# Real-time anomaly detection using Timeseries Insights API 

### Summary

This notebooks demostrate how to use Google Cloud's [Timeseries Insights API](https://cloud.google.com/timeseries-insights) for real time anomaly detection in time series data. This tutorial covers API dataset creation, querying for anomaly, append new data and deletion of unwanted API datasets. 

### Prerequisites

- Timeseries dataset wth attributes that you want to detect anomaly on

### Objectives

 - Setup resources
 - Create dataset and json format file 
 - Create and list all API dataset using json file in cloud storage bucket
 - Querying for anomaly in an API dataset
 - Append new data stream to an existing dataset
 - Consume the results for further analysis
 - Deleteting unwanted API dataset
 - Cleanup

#### Setup resources

In [2]:
# Install dependencises

from oauth2client.client import GoogleCredentials
from google.cloud import bigquery
from google.oauth2 import service_account
from google.cloud import storage
import pandas as pd
import json
import requests
import datetime
from datetime import date
import time

In [3]:
# Setup variables 

project = !gcloud config get-value project
PROJECT_ID = project[0]
REGION = "us-central1"
BUCKET_NAME = "<YOUR-BUCKET-NAME>"
FILE_PATH = "<local-path-to-your-processed-file>/timeseries-anomaly.json"
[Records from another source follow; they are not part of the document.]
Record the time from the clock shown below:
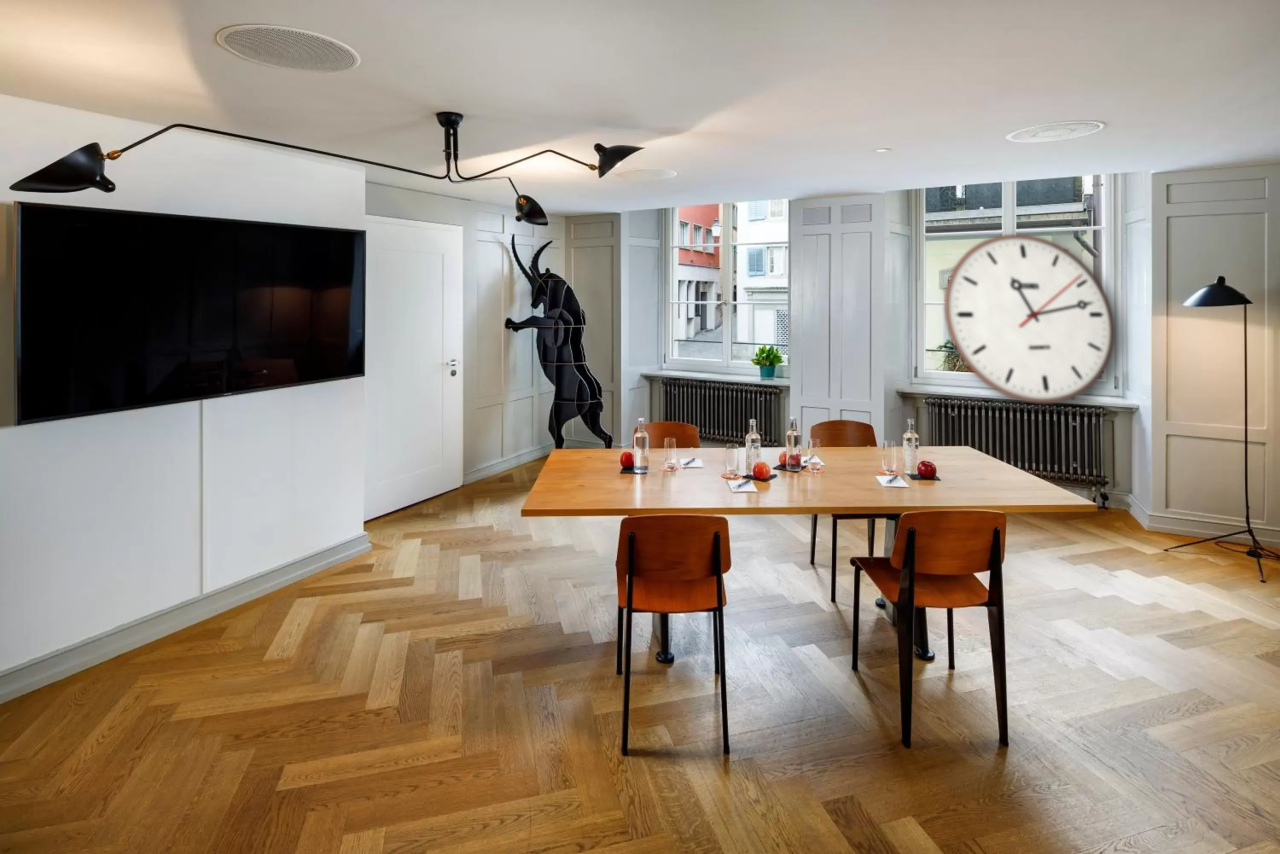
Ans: 11:13:09
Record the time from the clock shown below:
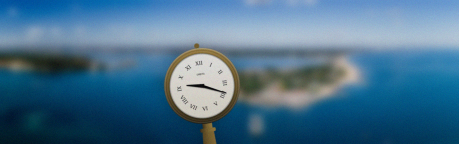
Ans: 9:19
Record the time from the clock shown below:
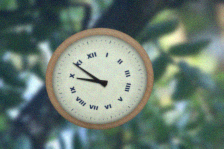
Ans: 9:54
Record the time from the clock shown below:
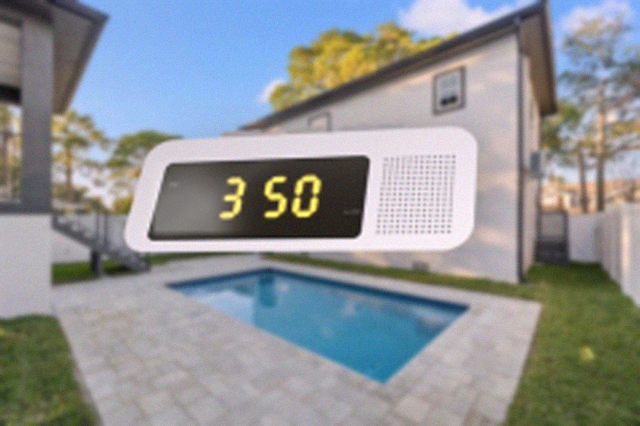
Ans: 3:50
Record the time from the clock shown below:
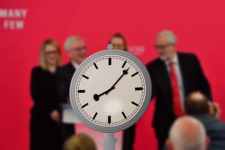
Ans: 8:07
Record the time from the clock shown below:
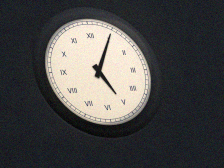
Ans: 5:05
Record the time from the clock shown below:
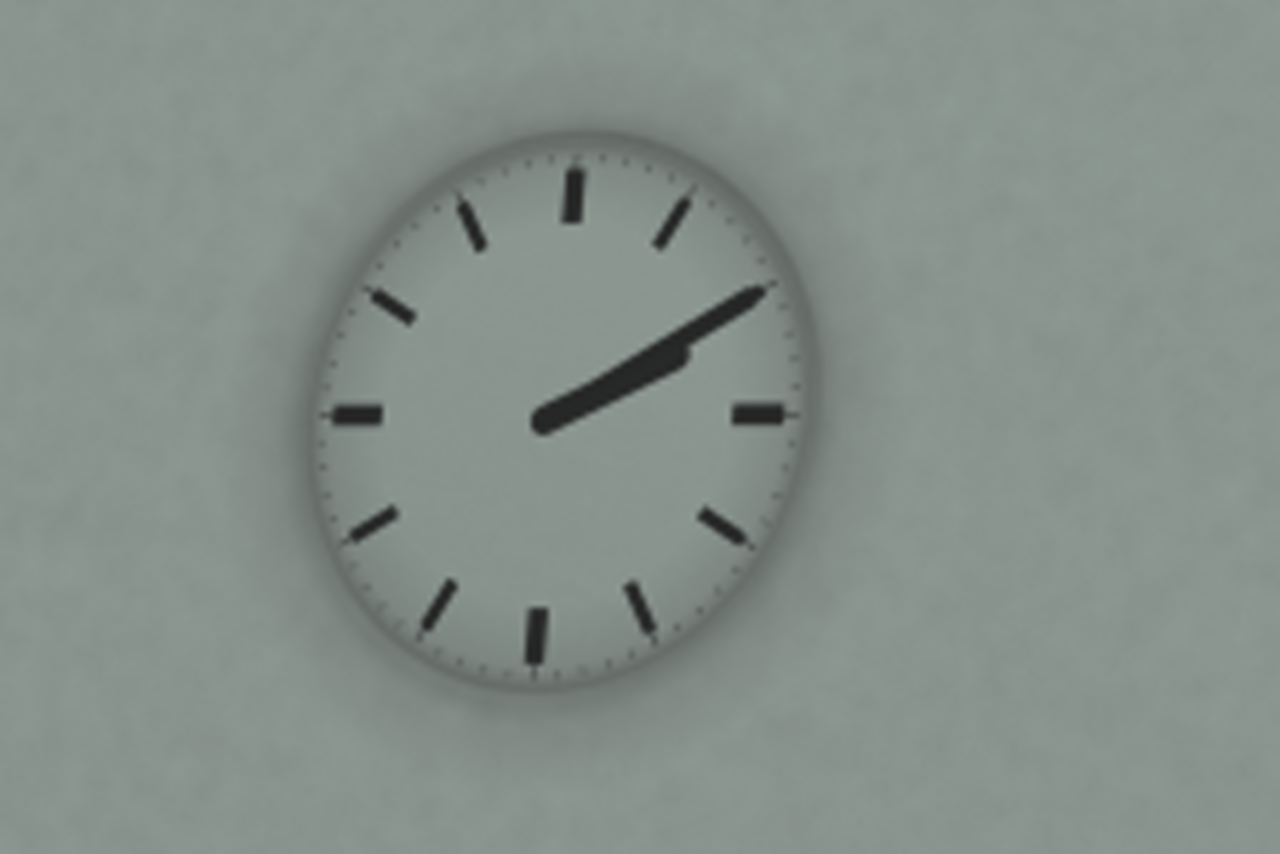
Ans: 2:10
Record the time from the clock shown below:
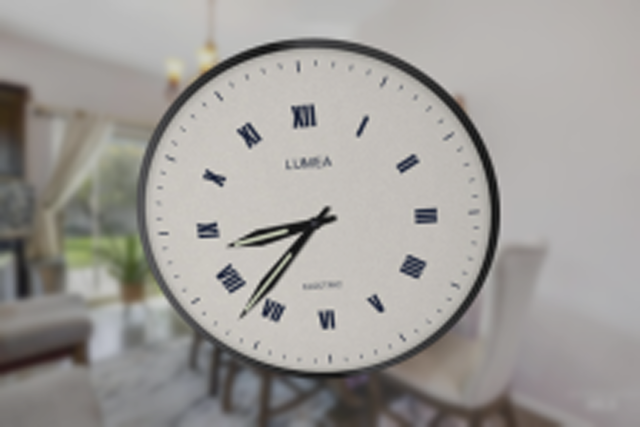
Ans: 8:37
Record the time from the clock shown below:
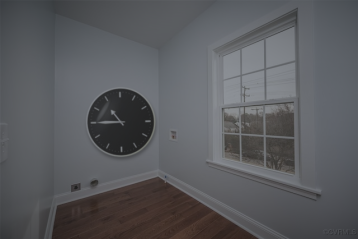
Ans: 10:45
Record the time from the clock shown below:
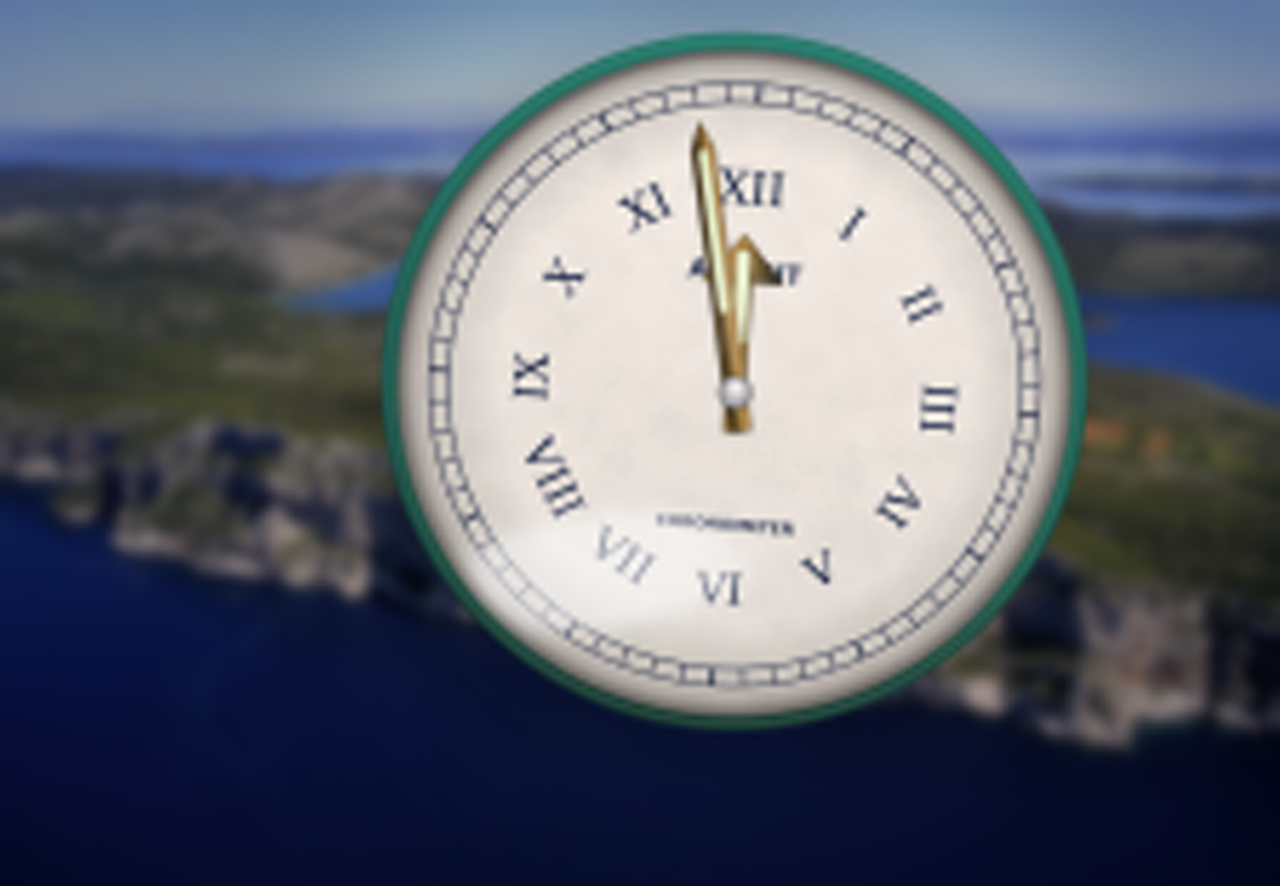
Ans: 11:58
print(PROJECT_ID, REGION, BUCKET_NAME)

pnishit-mlai us-central1 <YOUR-BUCKET-NAME>


#### Create dataset and json format file 

Timeseries Insights API is a large scale, low latency forecasting and anomaly detection API that provides results in real time and with timeseries with billions of events. It is managed, secure and easy to use and setup. A typical time series contains time or timestamp column with other attributes. Timeseries Insights API allows easy way to slice these events in timeseries to query for anomalies. Before we can query for anomaly using the API, dataset must be converted into newline delimited json format for API to consume and create dataset. You can refer to [this](https://cloud.google.com/timeseries-insights/docs/tutorial) guide to build the appropriate dataset format for API. Additionaly you can also refer to [this](https://cloud.google.com/timeseries-insights/docs/query-building-guide) query building guide to learn how to form query payload. 
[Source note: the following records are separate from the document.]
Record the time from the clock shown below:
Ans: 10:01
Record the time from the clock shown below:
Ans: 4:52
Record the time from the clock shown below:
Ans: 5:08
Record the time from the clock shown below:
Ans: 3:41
Here is the tabular form of the data

![timeseries_tabular.png](attachment:80cc2bd3-91c9-446a-a3da-788912c9fb91.png)

and the data after the transformation

![timeseries_json.png](attachment:570de134-b7dc-48e2-89ea-e2b0df4100f5.png)
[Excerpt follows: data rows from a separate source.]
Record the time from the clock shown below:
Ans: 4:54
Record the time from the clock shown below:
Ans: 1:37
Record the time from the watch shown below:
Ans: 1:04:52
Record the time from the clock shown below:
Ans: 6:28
This newline delimited json file will be saved in the cloud storage bucket which API can refer to create dataset in next steps. 

In [None]:
# Create bucket and upload the processed data file

! gsutil mb -l $REGION -c standard gs://$BUCKET_NAME

! gcloud alpha storage cp $FILE_PATH gs://$BUCKET_NAME/

#### Allowlist the API

Since the API is in public preview at the moment, you'll need to allowlist Google cloud project you are working on. Once the API is GA, you don't need to perform this step and can skip it. 

Click [here](https://services.google.com/fb/forms/timeseries-insights-api-preview-registration/) to allowlist your Google cloud project. You won't be able to access the api till this step is completed. 

#### Authenticate your Google Cloud account

**If you are using Vertex AI Workbench Notebooks**, your environment is already authenticated. Skip this step.

In the Cloud Console, go to the [Create service account key](https://console.cloud.google.com/apis/credentials/serviceaccountkey) page.

1. **Click Create service account**.

2. In the **Service account name** field, enter a name, and click **Create**.

3. In the **Grant this service account access to project** section, click the Role drop-down list. Select "Other" form the list, and scroll down and select **Timeseries Insights DataSet Owner**.

4. Click Create. A JSON file that contains your key downloads to your local environment.

In [None]:
# Helper functions 

def query_ts(method, endpoint, data, auth_token):
    data = str(data)
    headers = {'Content-type': 'application/json', "Authorization": f"Bearer {auth_token}"}
    
    if method == "GET":
        resp = requests.get(endpoint, headers=headers)
    if method == "POST":
        resp = requests.post(endpoint, data=data, headers=headers)
    if method == "DELETE":
        resp = requests.delete(endpoint, headers=headers)

    return(resp.json())

In [None]:
# authorize the service account

!gcloud auth activate-service-account --key-file {key_file}
token_array = !gcloud auth print-access-token 
token_array

#### Create and list API dataset

The first step in anomaly detection is to create dataset using the json data file from cloud storage bucket. The data file needs to be in the cloud storage bucket as during the dataset creation payload, it requires path to the file. Once you call the dataset create API method, tt can take a while to create a dataset depending on the dataset size. 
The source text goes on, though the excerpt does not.